Then I noticed Peter Noever, Artistic Director of the Museum of Applied Arts (MAK), dressed all in white, stage-managing from the center of the crowd. He gestured to one group to take the far end, to another, a table to one side; leaned down to a dark haired man his leather jacket open over a collarless shirt, as he ushered a vivid woman with lobster red hair to take a seat beside him. From across the room, he smiled at a table just behind us, where a stooped man in a gray safari jacket his mane of white hair reaching to his shoulders, was just finding a seat.
The crowd settled, and we went back to our interview, now infused with a new tone. Mateer the poet had studied art when he was young, "as a way of creating a sense of history," he was saying… when suddenly Noever rose and began to speak: "So pleased all of you could come, to wel…" but it was hard to hear in the din and his words got lost amid the hum of voices from other diners. "…as extraordinary for what was imagined, as for…" and then it was lost again.
We lowered our heads and tried to stay focused. Mateer had gotten jaded with the visual art world; it had seemed more about selling than art…
Which made what happened next all the more remarkable, as out of the clatter of china and conviviality, Noever’s voice again emerged, and the lobster-haired woman rose to her feet.
"…with greatest pleasure…. my very old friend, Jeanne Claude!" Dimly, muffled bells sounded in the recesses of my memory. Who was this? Across the room, heads snapped to attention; the noise subsided at least a little, enough to catch her first few words.
"…for the warm welcome Christo and I have received here in Vienna…" And then I remembered.
This was Jeanne Claude, the wife and life-long professional partner of the environmental artist Christo, the one who wrapped the Reichstag in Berlin and the Pont Neuf in Paris, who set up the Running Fence for 24 miles through Sonoma and Marin counties in California, and a field full of blue Umbrellas in Japan. They were in Vienna to dedicate a postage stamp of yet another project – never realized – of the 1970s to wrap a massive WWII Flakturm (munitions tower) that still stands in the Augarten, to support a MAK project to convert the Flaktürme in the Arenbergpart for a Contemporary Art Tower complex.

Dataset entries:
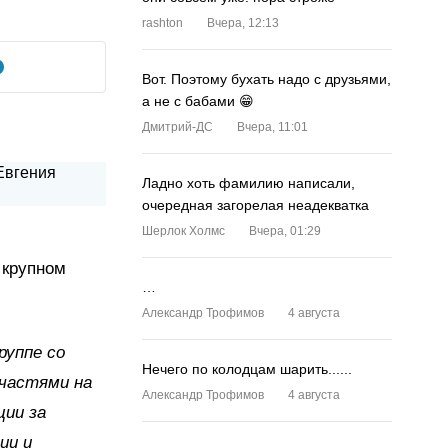
rashton
Вчера, 12:13
Вот. Поэтому бухать надо с друзьями,
а не с бабами 😁
Дмитрий-ДС
Вчера, 11:01
Ладно хоть фамилию написали,
очередная загорелая неадекватка
Шерлок Холмс
Вчера, 01:29
 крупном
…
Александр Трофимов
4 августа
руппе со
Нечего по колодцам шарить......
частями на
Александр Трофимов
4 августа
ции за
ии и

Set of tasks
a - In the account of the Vienna dinner, copy the passage between "Then I noticed" and "finding a seat.", inclusive, substituting "copper red hair" for "lobster red hair".
b - Pick up the account of the Vienna dinner after its last sentence and write what follows.

Expected outputs
a -
Then I noticed Peter Noever, Artistic Director of the Museum of Applied Arts (MAK), dressed all in white, stage-managing from the center of the crowd. He gestured to one group to take the far end, to another, a table to one side; leaned down to a dark haired man his leather jacket open over a collarless shirt, as he ushered a vivid woman with copper red hair to take a seat beside him. From across the room, he smiled at a table just behind us, where a stooped man in a gray safari jacket his mane of white hair reaching to his shoulders, was just finding a seat.

b -
So where was Christo? I followed her eyes, craning my neck fully around to the table just behind me – literally a meter away: It was the man in the gray safari jacket and long white hair. At 74, the years show on his weathered face, but the energy seems undiminished from when I first saw him across a restaurant after the opening of his 2005 Gates installation in Central Park.
Home on a visit, the apartment was just around the corner, and we had walked through the installation again and again as it wound along the park paths, saffron banners blowing overhead.
I had expected to hate it, and instead found myself moved, and then charmed by the way it enveloped the passersby, by the way it transformed the space I knew so well.
Jeanne Claude had finished speaking, and suddenly I wanted to tell Christo about seeing the Gates; I thought he would want to know. Was it just the wine? I decided to risk it. I eased around the table to where he was sitting. He looked up, and I told my story…
Happiness is rare enough; real joy is rarer. But in that moment, that was what I saw on Christo’s face, as he clasped my hand in his two.
"Oh, this was such a wonderful, such a monumental project," he said, effusive and heartfelt. "Seven years in the making. You know, we wanted so much to be there, at the heart of things in New York." I spoke of how it had looked and felt to walk it, the curiosity it had evoked.
"Oh, thank you! Thank you," he said, pressing my hand again. And I was sure he meant it. Glowing, I returned to my seat and to the transformative power of poetry in war time.